§ Work instructions
From the first line of the data below through the line bearing "Stoly na mieru pre školy", reproduce each line exactly; do not include pictures.

------ Data excerpts ------

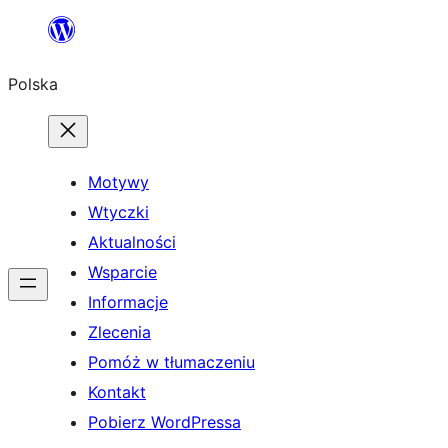
Przejdź
do
Polska
treści
Motywy
Wtyczki
Aktualności
Wsparcie
Informacje
Zlecenia
Pomóż w tłumaczeniu
Kontakt
Pobierz WordPressa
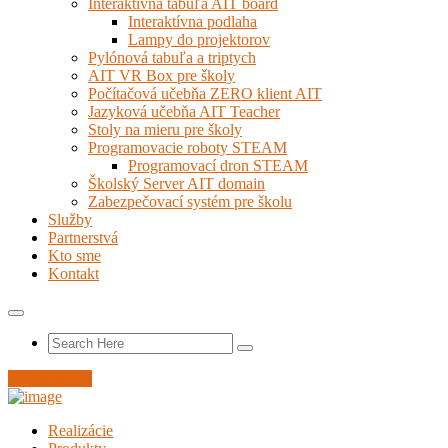
Interaktívna tabuľa AIT board
Interaktívna podlaha
Lampy do projektorov
Pylónová tabuľa a triptych
AIT VR Box pre školy
Počítačová učebňa ZERO klient AIT
Jazyková učebňa AIT Teacher
Stoly na mieru pre školy
Programovacie roboty STEAM
Programovací dron STEAM
Školský Server AIT domain
Zabezpečovací systém pre školu
Služby
Partnerstvá
Kto sme
Kontakt
Nahlás servis
Realizácie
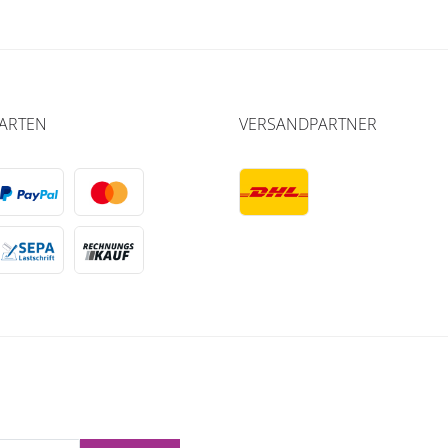
ARTEN
VERSANDPARTNER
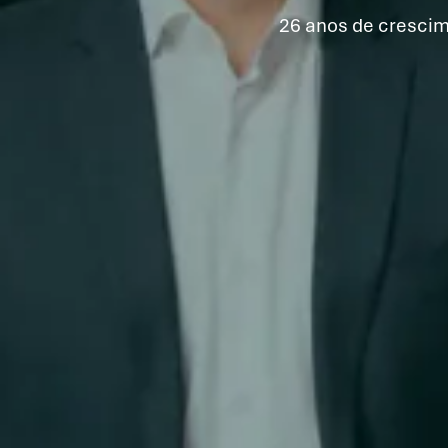
26 anos de crescim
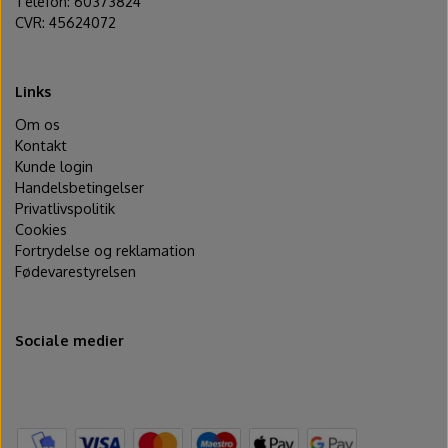
Telefon: 60373824
CVR: 45624072
Links
Om os
Kontakt
Kunde login
Handelsbetingelser
Privatlivspolitik
Cookies
Fortrydelse og reklamation
Fødevarestyrelsen
Sociale medier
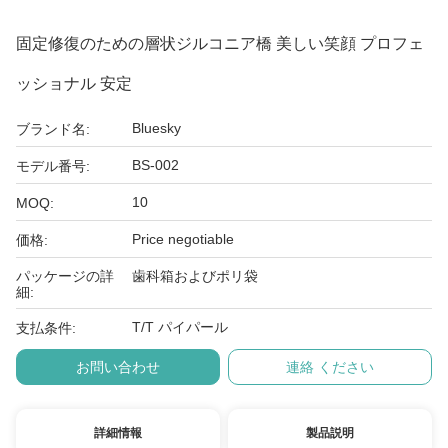
固定修復のための層状ジルコニア橋 美しい笑顔 プロフェ
ッショナル 安定
Bluesky
ブランド名:
BS-002
モデル番号:
10
MOQ:
Price negotiable
価格:
パッケージの詳
歯科箱およびポリ袋
細:
T/T パイパール
支払条件:
お問い合わせ
連絡 ください
詳細情報
製品説明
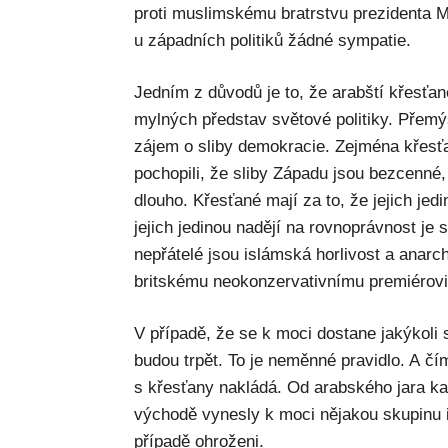
proti muslimskému bratrstvu prezidenta M
u západních politiků žádné sympatie.
Jedním z důvodů je to, že arabští křesťan
mylných představ světové politiky. Přemý
zájem o sliby demokracie. Zejména křesťa
pochopili, že sliby Západu jsou bezcenn
dlouho. Křesťané mají za to, že jejich jedin
jejich jedinou nadějí na rovnoprávnost je 
nepřátelé jsou islámská horlivost a anarch
britskému neokonzervativnímu premiérov
V případě, že se k moci dostane jakýkoli 
budou trpět. To je neměnné pravidlo. A čím
s křesťany nakládá. Od arabského jara k
východě vynesly k moci nějakou skupinu 
případě ohroženi.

------

§ Response
Przejdź
do
Polska
treści
Motywy
Wtyczki
Aktualności
Wsparcie
Informacje
Zlecenia
Pomóż w tłumaczeniu
Kontakt
Pobierz WordPressa
Interaktívna tabuľa AIT board
Interaktívna podlaha
Lampy do projektorov
Pylónová tabuľa a triptych
AIT VR Box pre školy
Počítačová učebňa ZERO klient AIT
Jazyková učebňa AIT Teacher
Stoly na mieru pre školy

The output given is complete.